Problem description: Copy out the lines from the beginning down to the line with "The clock says **8:38**", both included, reproducing each one character for character.

Dataset extract:

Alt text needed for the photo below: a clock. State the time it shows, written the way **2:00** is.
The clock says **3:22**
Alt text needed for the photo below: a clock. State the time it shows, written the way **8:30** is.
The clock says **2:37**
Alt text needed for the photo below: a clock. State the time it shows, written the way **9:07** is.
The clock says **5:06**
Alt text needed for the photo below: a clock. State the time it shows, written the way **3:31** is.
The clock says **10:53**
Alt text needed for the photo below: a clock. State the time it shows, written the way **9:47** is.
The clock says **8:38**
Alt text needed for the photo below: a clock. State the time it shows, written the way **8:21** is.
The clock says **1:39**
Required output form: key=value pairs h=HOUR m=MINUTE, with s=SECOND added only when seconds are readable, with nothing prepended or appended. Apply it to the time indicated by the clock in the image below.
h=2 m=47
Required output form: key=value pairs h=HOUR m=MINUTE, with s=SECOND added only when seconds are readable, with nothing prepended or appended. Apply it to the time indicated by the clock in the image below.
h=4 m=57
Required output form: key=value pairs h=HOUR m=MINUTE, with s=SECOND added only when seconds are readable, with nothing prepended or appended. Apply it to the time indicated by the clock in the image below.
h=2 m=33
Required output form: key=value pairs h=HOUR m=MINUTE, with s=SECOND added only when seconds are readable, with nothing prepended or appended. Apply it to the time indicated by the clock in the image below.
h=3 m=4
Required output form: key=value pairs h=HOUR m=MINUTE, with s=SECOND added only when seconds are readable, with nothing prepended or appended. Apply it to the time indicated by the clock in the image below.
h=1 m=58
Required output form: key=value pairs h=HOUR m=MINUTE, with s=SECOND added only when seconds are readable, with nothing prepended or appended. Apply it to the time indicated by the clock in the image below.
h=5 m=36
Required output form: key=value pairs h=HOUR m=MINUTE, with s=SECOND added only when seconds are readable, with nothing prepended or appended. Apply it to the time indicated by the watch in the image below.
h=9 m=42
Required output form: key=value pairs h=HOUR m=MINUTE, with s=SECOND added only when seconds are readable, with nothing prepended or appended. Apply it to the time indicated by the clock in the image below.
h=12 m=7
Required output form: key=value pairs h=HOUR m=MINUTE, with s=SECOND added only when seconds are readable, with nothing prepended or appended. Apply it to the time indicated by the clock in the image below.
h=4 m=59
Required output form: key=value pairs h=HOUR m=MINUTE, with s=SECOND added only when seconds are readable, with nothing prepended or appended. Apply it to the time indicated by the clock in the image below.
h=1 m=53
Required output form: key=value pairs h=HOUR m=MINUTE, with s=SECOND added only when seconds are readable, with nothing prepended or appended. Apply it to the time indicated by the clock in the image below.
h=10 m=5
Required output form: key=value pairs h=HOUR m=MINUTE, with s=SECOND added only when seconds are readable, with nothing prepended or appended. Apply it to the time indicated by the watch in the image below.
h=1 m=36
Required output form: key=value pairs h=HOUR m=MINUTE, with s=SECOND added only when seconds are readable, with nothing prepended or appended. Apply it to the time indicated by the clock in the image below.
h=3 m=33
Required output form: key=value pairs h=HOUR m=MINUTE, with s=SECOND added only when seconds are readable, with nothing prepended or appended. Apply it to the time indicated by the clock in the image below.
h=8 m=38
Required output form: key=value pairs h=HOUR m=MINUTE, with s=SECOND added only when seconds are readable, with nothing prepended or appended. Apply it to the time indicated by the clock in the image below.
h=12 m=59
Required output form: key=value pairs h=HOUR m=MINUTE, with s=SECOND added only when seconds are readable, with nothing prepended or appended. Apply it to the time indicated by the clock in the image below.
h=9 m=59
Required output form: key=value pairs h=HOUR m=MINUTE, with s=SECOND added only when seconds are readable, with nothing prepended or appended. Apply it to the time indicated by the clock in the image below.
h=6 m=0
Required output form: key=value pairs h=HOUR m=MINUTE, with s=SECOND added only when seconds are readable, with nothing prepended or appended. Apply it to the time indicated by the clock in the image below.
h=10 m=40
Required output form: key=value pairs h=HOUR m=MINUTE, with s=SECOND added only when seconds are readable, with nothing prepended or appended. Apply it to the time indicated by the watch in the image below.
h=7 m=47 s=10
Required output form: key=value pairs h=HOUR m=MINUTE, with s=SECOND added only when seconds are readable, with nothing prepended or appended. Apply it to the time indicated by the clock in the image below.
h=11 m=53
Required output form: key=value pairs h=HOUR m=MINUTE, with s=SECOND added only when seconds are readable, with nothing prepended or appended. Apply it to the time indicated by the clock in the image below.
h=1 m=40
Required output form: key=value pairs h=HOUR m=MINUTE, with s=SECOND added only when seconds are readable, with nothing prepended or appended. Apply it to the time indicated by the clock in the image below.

Exercise result:
Alt text needed for the photo below: a clock. State the time it shows, written the way **2:00** is.
The clock says **3:22**
Alt text needed for the photo below: a clock. State the time it shows, written the way **8:30** is.
The clock says **2:37**
Alt text needed for the photo below: a clock. State the time it shows, written the way **9:07** is.
The clock says **5:06**
Alt text needed for the photo below: a clock. State the time it shows, written the way **3:31** is.
The clock says **10:53**
Alt text needed for the photo below: a clock. State the time it shows, written the way **9:47** is.
The clock says **8:38**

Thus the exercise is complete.